Assignment = Repeat every line of the material below exactly as it appears, without changing anything.

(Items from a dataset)
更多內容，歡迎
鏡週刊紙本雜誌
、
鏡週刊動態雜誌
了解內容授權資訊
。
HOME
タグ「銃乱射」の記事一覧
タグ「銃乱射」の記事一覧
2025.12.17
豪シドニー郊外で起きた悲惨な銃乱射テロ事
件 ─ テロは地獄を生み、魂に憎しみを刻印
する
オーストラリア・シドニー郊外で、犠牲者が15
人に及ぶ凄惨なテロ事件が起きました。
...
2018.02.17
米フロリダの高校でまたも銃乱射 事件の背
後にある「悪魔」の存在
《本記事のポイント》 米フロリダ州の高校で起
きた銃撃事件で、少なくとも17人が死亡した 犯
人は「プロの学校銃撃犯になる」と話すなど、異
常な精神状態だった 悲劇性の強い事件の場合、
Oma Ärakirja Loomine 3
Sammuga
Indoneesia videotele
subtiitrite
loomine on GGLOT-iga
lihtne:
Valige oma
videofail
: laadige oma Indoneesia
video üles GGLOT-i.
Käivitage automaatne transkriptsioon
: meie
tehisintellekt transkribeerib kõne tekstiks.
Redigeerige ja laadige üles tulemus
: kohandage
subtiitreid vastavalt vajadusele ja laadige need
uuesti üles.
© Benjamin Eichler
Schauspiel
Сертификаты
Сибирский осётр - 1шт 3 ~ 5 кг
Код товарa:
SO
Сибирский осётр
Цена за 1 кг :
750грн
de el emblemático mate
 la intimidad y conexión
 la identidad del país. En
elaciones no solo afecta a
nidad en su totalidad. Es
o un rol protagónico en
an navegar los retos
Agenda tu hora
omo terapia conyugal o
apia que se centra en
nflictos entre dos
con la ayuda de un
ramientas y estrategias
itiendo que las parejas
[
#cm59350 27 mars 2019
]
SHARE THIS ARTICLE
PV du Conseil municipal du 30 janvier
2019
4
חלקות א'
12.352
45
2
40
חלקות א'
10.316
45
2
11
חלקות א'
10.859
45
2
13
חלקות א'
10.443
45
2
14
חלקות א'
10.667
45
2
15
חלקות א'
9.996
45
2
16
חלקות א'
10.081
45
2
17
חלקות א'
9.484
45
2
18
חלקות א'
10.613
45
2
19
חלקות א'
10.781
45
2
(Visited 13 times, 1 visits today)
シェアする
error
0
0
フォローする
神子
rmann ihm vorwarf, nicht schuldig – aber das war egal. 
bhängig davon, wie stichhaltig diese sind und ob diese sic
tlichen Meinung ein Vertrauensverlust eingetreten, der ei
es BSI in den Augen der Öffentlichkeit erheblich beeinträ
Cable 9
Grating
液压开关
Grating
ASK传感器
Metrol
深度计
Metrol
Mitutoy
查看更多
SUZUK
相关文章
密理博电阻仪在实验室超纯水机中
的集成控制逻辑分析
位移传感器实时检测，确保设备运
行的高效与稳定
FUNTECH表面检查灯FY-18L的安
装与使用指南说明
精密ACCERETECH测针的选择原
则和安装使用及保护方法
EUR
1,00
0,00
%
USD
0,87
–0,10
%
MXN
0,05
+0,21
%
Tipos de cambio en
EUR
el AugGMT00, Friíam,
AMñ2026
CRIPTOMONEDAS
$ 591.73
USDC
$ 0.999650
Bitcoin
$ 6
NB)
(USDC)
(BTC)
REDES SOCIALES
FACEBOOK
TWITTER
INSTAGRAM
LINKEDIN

Reply to the task =
更多內容，歡迎
鏡週刊紙本雜誌
、
鏡週刊動態雜誌
了解內容授權資訊
。
HOME
タグ「銃乱射」の記事一覧
タグ「銃乱射」の記事一覧
2025.12.17
豪シドニー郊外で起きた悲惨な銃乱射テロ事
件 ─ テロは地獄を生み、魂に憎しみを刻印
する
オーストラリア・シドニー郊外で、犠牲者が15
人に及ぶ凄惨なテロ事件が起きました。
...
2018.02.17
米フロリダの高校でまたも銃乱射 事件の背
後にある「悪魔」の存在
《本記事のポイント》 米フロリダ州の高校で起
きた銃撃事件で、少なくとも17人が死亡した 犯
人は「プロの学校銃撃犯になる」と話すなど、異
常な精神状態だった 悲劇性の強い事件の場合、
Oma Ärakirja Loomine 3
Sammuga
Indoneesia videotele
subtiitrite
loomine on GGLOT-iga
lihtne:
Valige oma
videofail
: laadige oma Indoneesia
video üles GGLOT-i.
Käivitage automaatne transkriptsioon
: meie
tehisintellekt transkribeerib kõne tekstiks.
Redigeerige ja laadige üles tulemus
: kohandage
subtiitreid vastavalt vajadusele ja laadige need
uuesti üles.
© Benjamin Eichler
Schauspiel
Сертификаты
Сибирский осётр - 1шт 3 ~ 5 кг
Код товарa:
SO
Сибирский осётр
Цена за 1 кг :
750грн
de el emblemático mate
 la intimidad y conexión
 la identidad del país. En
elaciones no solo afecta a
nidad en su totalidad. Es
o un rol protagónico en
an navegar los retos
Agenda tu hora
omo terapia conyugal o
apia que se centra en
nflictos entre dos
con la ayuda de un
ramientas y estrategias
itiendo que las parejas
[
#cm59350 27 mars 2019
]
SHARE THIS ARTICLE
PV du Conseil municipal du 30 janvier
2019
4
חלקות א'
12.352
45
2
40
חלקות א'
10.316
45
2
11
חלקות א'
10.859
45
2
13
חלקות א'
10.443
45
2
14
חלקות א'
10.667
45
2
15
חלקות א'
9.996
45
2
16
חלקות א'
10.081
45
2
17
חלקות א'
9.484
45
2
18
חלקות א'
10.613
45
2
19
חלקות א'
10.781
45
2
(Visited 13 times, 1 visits today)
シェアする
error
0
0
フォローする
神子
rmann ihm vorwarf, nicht schuldig – aber das war egal. 
bhängig davon, wie stichhaltig diese sind und ob diese sic
tlichen Meinung ein Vertrauensverlust eingetreten, der ei
es BSI in den Augen der Öffentlichkeit erheblich beeinträ
Cable 9
Grating
液压开关
Grating
ASK传感器
Metrol
深度计
Metrol
Mitutoy
查看更多
SUZUK
相关文章
密理博电阻仪在实验室超纯水机中
的集成控制逻辑分析
位移传感器实时检测，确保设备运
行的高效与稳定
FUNTECH表面检查灯FY-18L的安
装与使用指南说明
精密ACCERETECH测针的选择原
则和安装使用及保护方法
EUR
1,00
0,00
%
USD
0,87
–0,10
%
MXN
0,05
+0,21
%
Tipos de cambio en
EUR
el AugGMT00, Friíam,
AMñ2026
CRIPTOMONEDAS
$ 591.73
USDC
$ 0.999650
Bitcoin
$ 6
NB)
(USDC)
(BTC)
REDES SOCIALES
FACEBOOK
TWITTER
INSTAGRAM
LINKEDIN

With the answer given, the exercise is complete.